On Thu, 6 Nov 2014, GuangYang wrote:
> Hello Cephers,
> Recently we observed a couple of inconsistencies in our Ceph cluster,
> there were two major patterns leading to inconsistency as I observed: 1)
> EIO to read the file, 2) the digest is inconsistent (for EC) even there
> is no read error).
>
> While ceph has built-in tool sets to repair the inconsistencies, I also
> would like to check with the community in terms of what is the best ways
> to handle such issues (e.g. should we run fsck / xfs_repair when such
> issue happens).
>
> In more details, I have the following questions:
> 1. When there is inconsistency detected, what is the chance there is
> some hardware issues which need to be repaired physically, or should I
> run some disk/filesystem tools to further check?
I'm not really an operator so I'm not as familiar with these tools as I
should be :(, but I suspect the prodent route is to check the SMART info
on the disk, and/or trigger a scrub of everything else on the OSD (ceph
osd scrub N). For DreamObjects, I think they usually just fail the OSD
once it starts throwing bad sectors (most of the hardware is already
reasonably aged).
> 2. Should we use fsck / xfs_repair to fix the inconsistencies, or should
> we solely relay on Ceph's repair tool sets?
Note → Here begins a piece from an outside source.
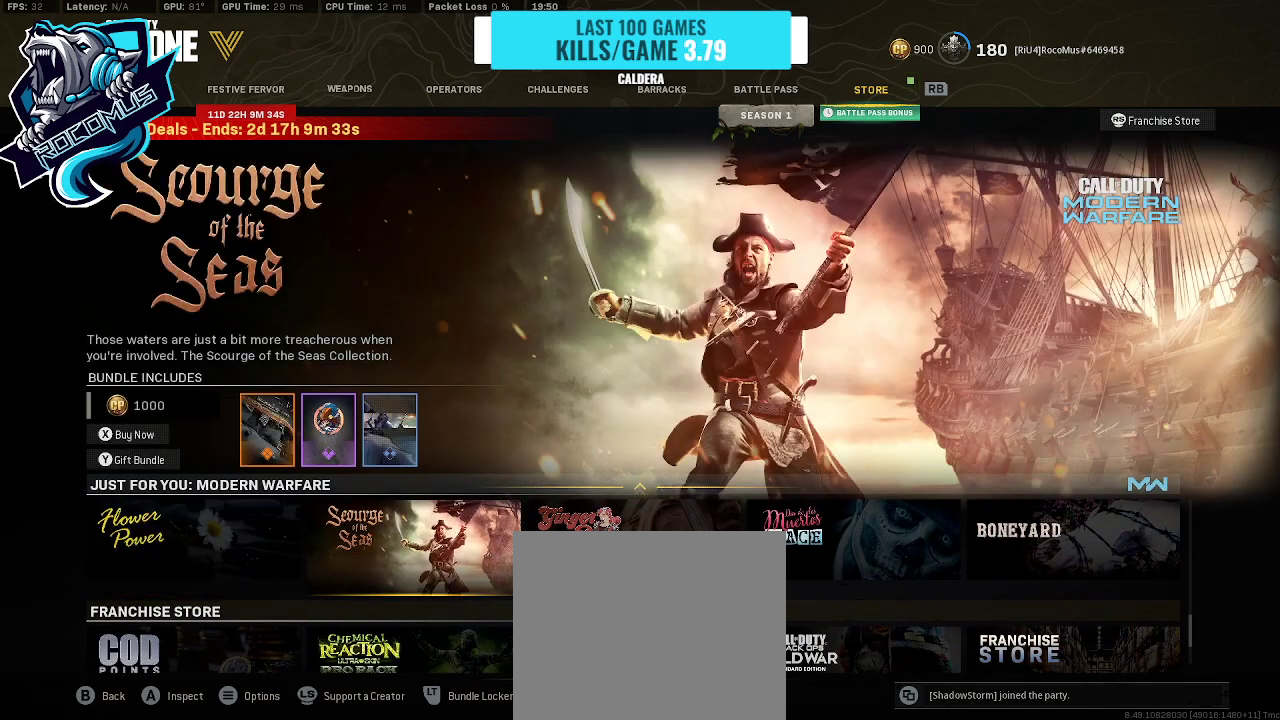
{"buttons": [], "left_stick": "center", "right_stick": "center", "events": []}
That might not be a bad idea, but I would urge caution if xfs_repair finds
any issues or makes any changes, as subtle changes to the fs contents can
confuse ceph-osd. At an absolute minimum, do a full scrub after, but
even better would be to fail the OSD.
(FWIW I think we should document a recommended "safe" process for
failing/replacing an OSD that takes the suspect data offline but waits for
the cluster to heal before destroying any data. Simply marking the OSD
out will work, but then when a fresh drive is added there will be a second
repair/rebalance event, which isn't ideal.)
sage
>
> It would be great to hear you experience and suggestions.
>
> BTW, we are using XFS in the cluster.
>
> Thanks,
> Guang
> N????y????b?????v?????{.n??????z??ay????????j???f????????????????:+v??????????zZ+??????"?!?
--
To unsubscribe from this list: send the line "unsubscribe ceph-devel" in
the body of a message to [email protected]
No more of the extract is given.